Franco’s new edit also provides a time capsule of 1990 Portland. Much like the original “Idaho,” it is full of time-lapse photography and panoramic views of Portland landmarks like the Hawthorne Bridge, the US Bancorp Tower, Washington Park, the St. Johns Bridge, and businesses like the Lotus Café. One scene in Franco’s re-edit, for example, looks down at Reeves and Phoenix riding a motorcycle in circles in an Old Town parking lot, cutting to a point-of-view shot from Reeve’s handlebars with the US Bancorp Tower passing in and out of the frame every few seconds (a much shorter version appeared in the original). Both films also include a scene of a derelict building that is the now long-since-restored Governor Hotel.

More than any particular local landmark, “River,” like the original film, also captures a grittier Portland that has largely disappeared to gentrification and urban infill, full of homelessness, prostitution and drug abuse. That these unromantic struggles take on such poetry in both the original “Idaho” and Franco’s edit is perhaps a testament to Van Sant’s particular vision.

Of “Idaho”, Van Sant remembered that he originally planned to cast non-actors in the two lead roles.

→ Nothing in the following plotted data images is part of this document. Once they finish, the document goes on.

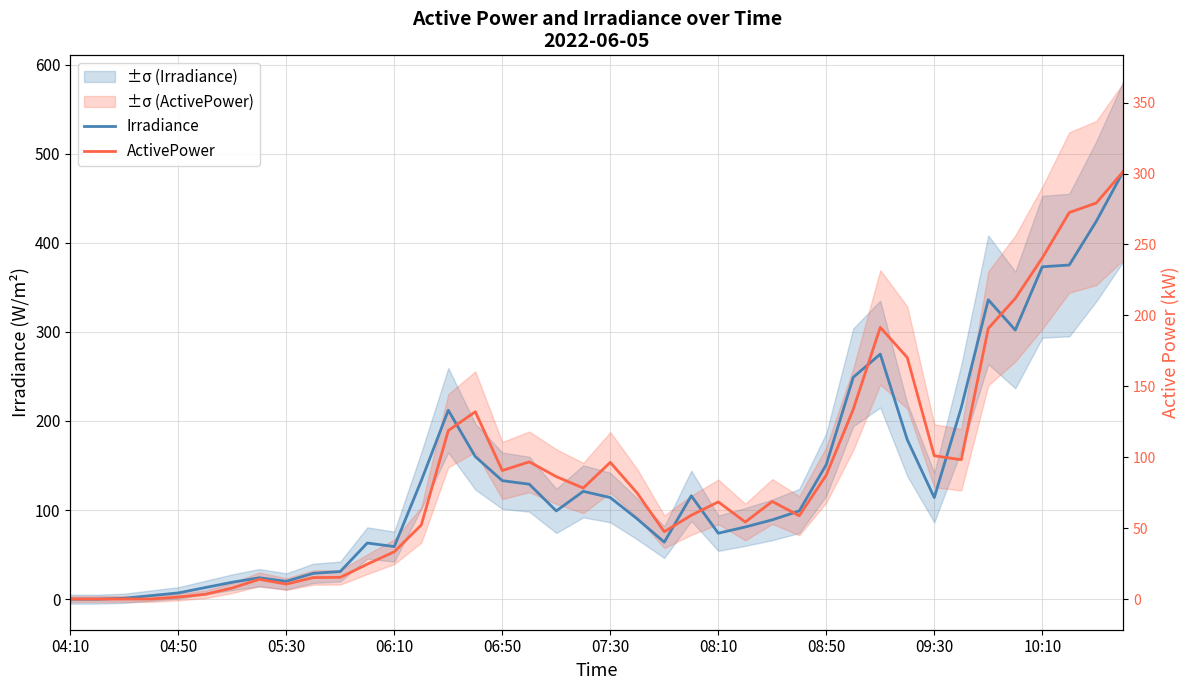

What position from the right is 26?

14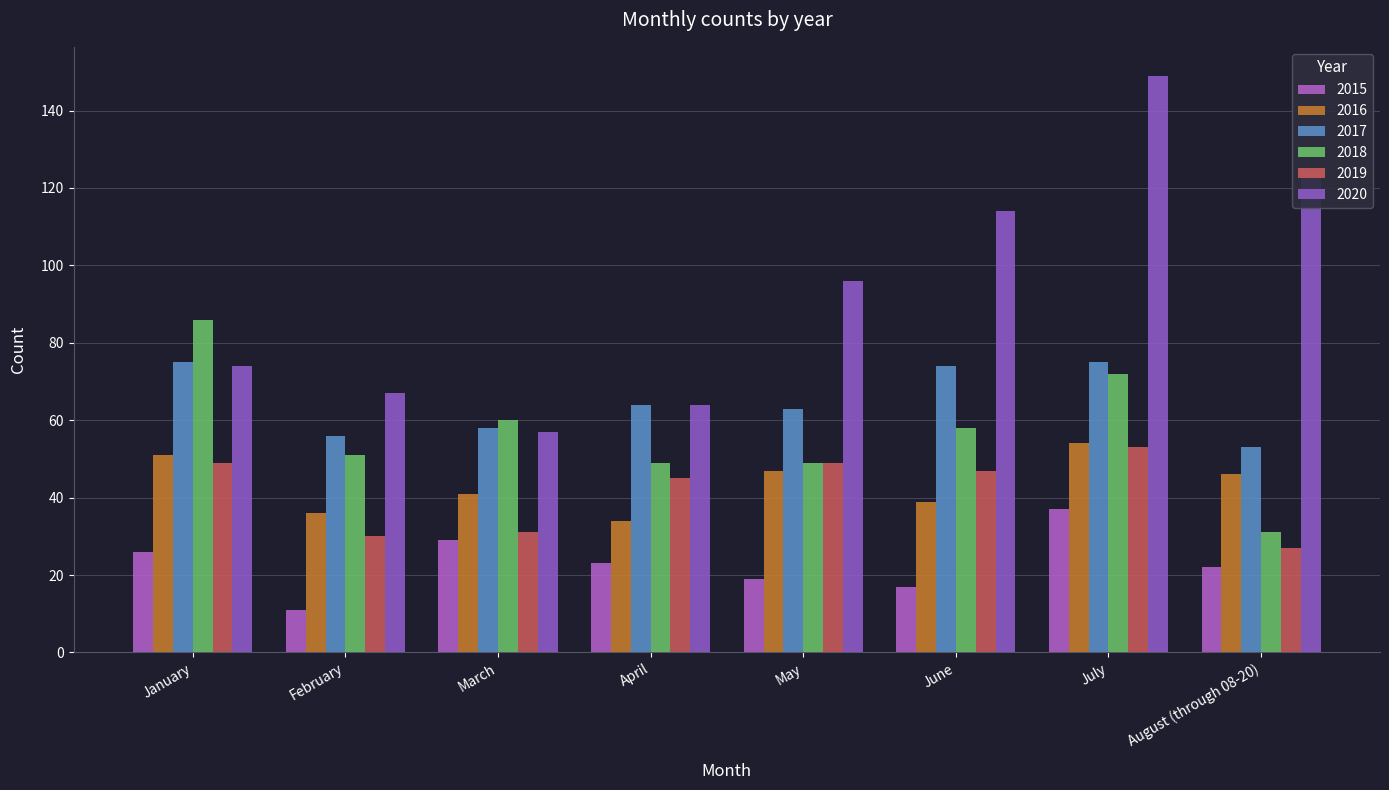

How many groups of bars are there?

8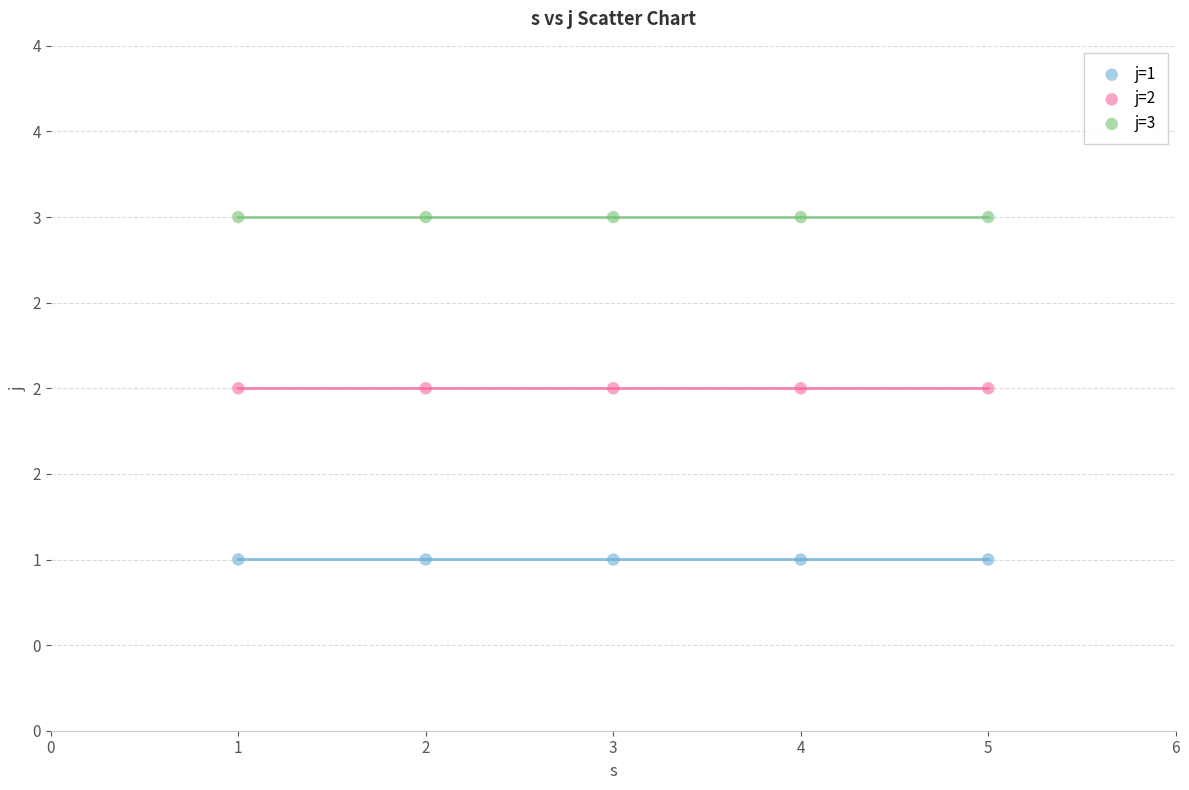

Which series contains the lowest Y value?

j=1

But he decided first to give his script to his first two choices among Hollywood actors, Phoenix and Reeves. “Both of them said yes, so it sort of changed our game plan,” he told the audience.

Van Sant recalled giving a copy of the book “City of Night” by John Renchy, which inspired “Idaho,” to both Phoenix and Reeves before filming the movie. “Whereas River read half of the first page of the novel — I think he really felt like he knew the character — Keanu read ‘City of Night’ and all five of his other books,” he recalled.

Also screening with “My Own Private River” on Sunday was a one-hour video Franco directed that was based on an earlier version of Van Sant’s film. “My Own Private Idaho” in its final version combined what had been three projects: one called “Idaho” but portraying two Mexican-American Portland men who travel to Spain; another story called “In A Blue Funk”; and a rendition of Shakespeare’s “Henry IV.”

Franco’s new version of that earlier “Idaho” treatment, he told the audience Sunday, starred two young men he thought were non-actors, but one of whom turned out to be the godson of Leonardo DiCaprio. Van Sant confessed that he had never seen Franco’s “Idaho” until that day’s screening, about to occur as they talked. “It’s good,” Franco answered cheekily, drawing laughter.After opening the talk to audience questions, one person asked Franco and Van Sant if they’d work together in a movie again. “Yeah, will we work together again?” Franco asked Van Sant, smiling.

“Not after this,” the director deadpanned, eliciting more laughs. But to a more opportunistic questioner just afterward, who nervously asked Franco and Van Sant to have a look at his short story, the director was more accommodating.

“That’s a good idea,” he said. After all, the solicitation was — in “Idaho” fashion, of sorts — a kind of hustle.